Pregnant with Cancer: One Patient’s Remarkable Journey
August 15, 2018
| by Alison Shore
In the summer of 2007, the wait for their international adoption nearly over, Stephanie Hosford and her husband, Grant, were flush with excitement at the prospect of bringing their little girl home to Southern California, where she would join brother Ethan, then 6.
Joy turned to disbelief and fear when Hosford was diagnosed with breast cancer
in September. Then, three days after the diagnosis, their lives were upended by yet another piece of news: Hosford was pregnant. The couple had tried for a while to have another baby, but had given up.
When I found out I had breast cancer, I was scared and sad and mad, “ says Hosford. And then, when I found out I was pregnant, it was a whole new level of confusion, and I was even more terrified about what to do. Cancer is scary enough. I thought, ‘Why now?’”
No Good Time
Of course, there is no good time to be diagnosed with cancer, said I. Benjamin Paz, M.D.
, an esteemed oncology surgeon who has worked at City of Hope for 23 years. “What if your mother dies and you have to take care of your father? What if your daughter is getting married? Life is a continuum, and everyone’s life is disrupted. I try to understand the context of people’s lives and goals, and I work to make the goals achievable.”
Still, Paz recognizes the unique dilemma of cancer during pregnancy because mapping the treatment course must consider two lives. And therein lay the quandary for the Hosfords.
A New Chapter
After they consulted four doctors, all of whom recommended terminating the pregnancy, a determined Grant convinced his weary, resigned wife to visit one more place: City of Hope.
“I didn’t want to go,” recalled Hosford. “I didn’t want to hear the same thing again. And I had already resolved I would end the pregnancy.” In fact, when they met with Paz, one of Hosford’s first questions was, “When would be the best time to terminate?”
His answer surprised her. “You don’t have to terminate,” said Paz.
“I thought he had misheard me,” said Hosford.
“We’ve done this before and you can handle it,” said the doctor.
Paz’s approach is one of pragmatism and promise. “Once they hear you, you eliminate the anxiety and focus on the treatment. Helping them understand that their disease is curable and their child will grow is the first thing I do. A woman doesn’t need to make a choice between her life and the baby’s.”
Rare but Devastating
Although the co-existence of pregnancy and cancer is relatively uncommon, in Paz’s experience and indeed statistically, breast cancer is the most prevalent cancer in pregnant women (cervical
is second), with about one in 3,000 women being affected. Generally, this combination may be attributable to the preponderance of this particular cancer in fertile women.
In Hosford's case, Paz informed her that they would have to make adjustments in the treatment regimen but that she could be treated and the baby could be saved, without adverse outcomes for her health (remarkably, in Paz’s practice, he has managed to treat all pregnant patients without terminating the pregnancies).
For Hosford's diagnosis, triple-negative breast cancer (i.e. her cancer did not rely on estrogen or progesterone to proliferate, nor was it related to a surplus of HER2 receptors), the appropriate treatment entailed a lumpectomy and chemotherapy; she also had the option to undergo radiation therapy, which is potentially harmful to a fetus. Hosford chose additional surgery — a double mastectomy with breast reconstruction.
Timing Is Everything
No two cases are alike, and Paz emphasized the necessity to think about a woman’s challenges and options.
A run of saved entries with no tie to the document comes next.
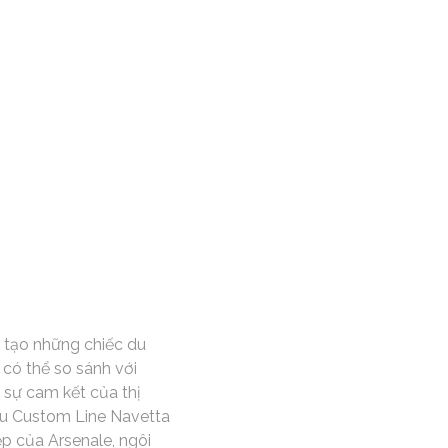
g tạo những chiếc du
 có thể so sánh với
 sự cam kết của thị
iệu Custom Line Navetta
ẹp của Arsenale, ngôi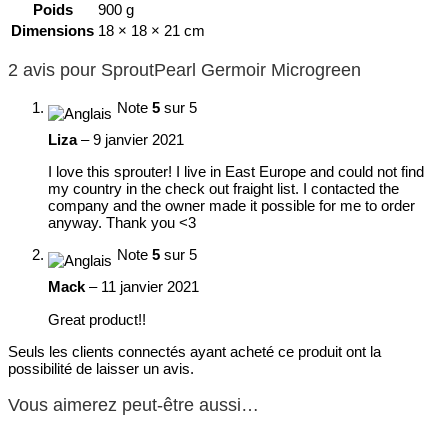
Poids
900 g
Dimensions
18 × 18 × 21 cm
2 avis pour
SproutPearl Germoir Microgreen
Note
5
sur 5
Liza
–
9 janvier 2021
I love this sprouter! I live in East Europe and could not find
my country in the check out fraight list. I contacted the
company and the owner made it possible for me to order
anyway. Thank you <3
Note
5
sur 5
Mack
–
11 janvier 2021
Great product!!
Seuls les clients connectés ayant acheté ce produit ont la
possibilité de laisser un avis.
Vous aimerez peut-être aussi…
With some women, waiting to administer chemotherapy or performing breast-preserving surgery after the baby is born is prudent. If treatment during pregnancy is viable, the timing of administration varies among patients.
Paz’s thoughtful manner surfaced early in his professional trajectory, when he made a pivotal decision. His plan to become a biomedical engineer by way of medical school — having passed the tough standards for admission to medical school in his native Chile, he figured he could then easily switch easily to engineering — was revised when he discovered surgery.
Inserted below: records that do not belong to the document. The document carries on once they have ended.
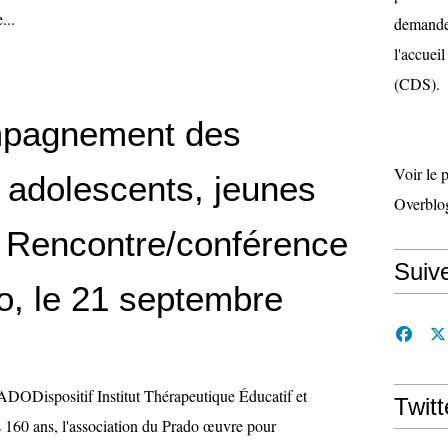
...
demande 
l'accueil
(CDS).
mpagnement des
Voir le 
, adolescents, jeunes
Overblo
. Rencontre/conférence
Suiv
o, le 21 septembre
ODispositif Institut Thérapeutique Éducatif et
Twitt
160 ans, l'association du Prado œuvre pour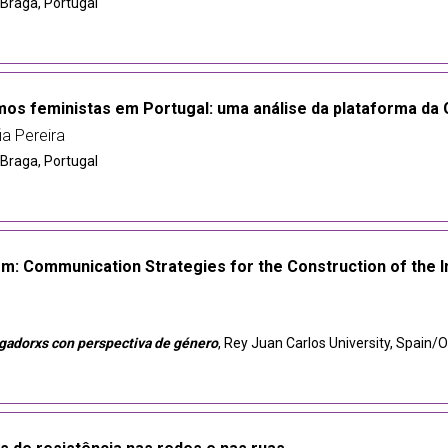
, Braga, Portugal
smos feministas em Portugal: uma análise da plataforma da 
ia Pereira
, Braga, Portugal
 Communication Strategies for the Construction of the Int
igadorxs con perspectiva de género
, Rey Juan Carlos University, Spain/O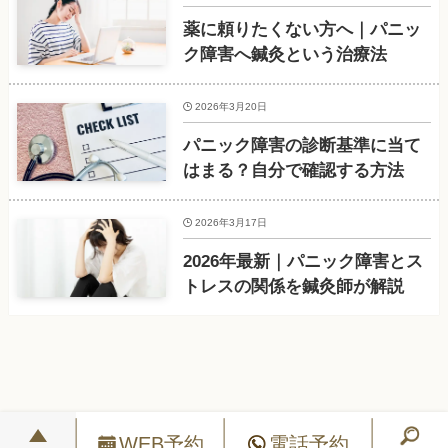
薬に頼りたくない方へ｜パニッ
ク障害へ鍼灸という治療法
2026年3月20日
パニック障害の診断基準に当て
はまる？自分で確認する方法
2026年3月17日
2026年最新｜パニック障害とス
トレスの関係を鍼灸師が解説
WEB予約
電話予約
“The specialty immediately appealed because of the scientific and intellectual challenges and the need to think in a logical way. Many aspects of surgery require systematic, step-by-step solutions similar to engineering problems.” Paz added that oncology, too, is very logical: "What is your patient’s objective through treatment and what tools do you have to achieve it?"
Hosford said that Paz’s serene, enlightened outlook changed everything for her.
“He, along with my oncologist (Lucille Leong, M.D., who has since retired from City of Hope), is my hero. He understood me and supported me. He still does.”
Ten years out, Hosford is healthy and her children (Ethan, 16; Naomi, 11; Samantha, 9) are thriving — all in all, she says, hers is a normal, busy life. “Dr. Paz told me that cancer doesn’t have to be this thing that defines you.” When she looks back, she says that it was her confidence in City of Hope and Paz that made the experience bearable. “They didn’t blink an eye. Their attitude was the difference.”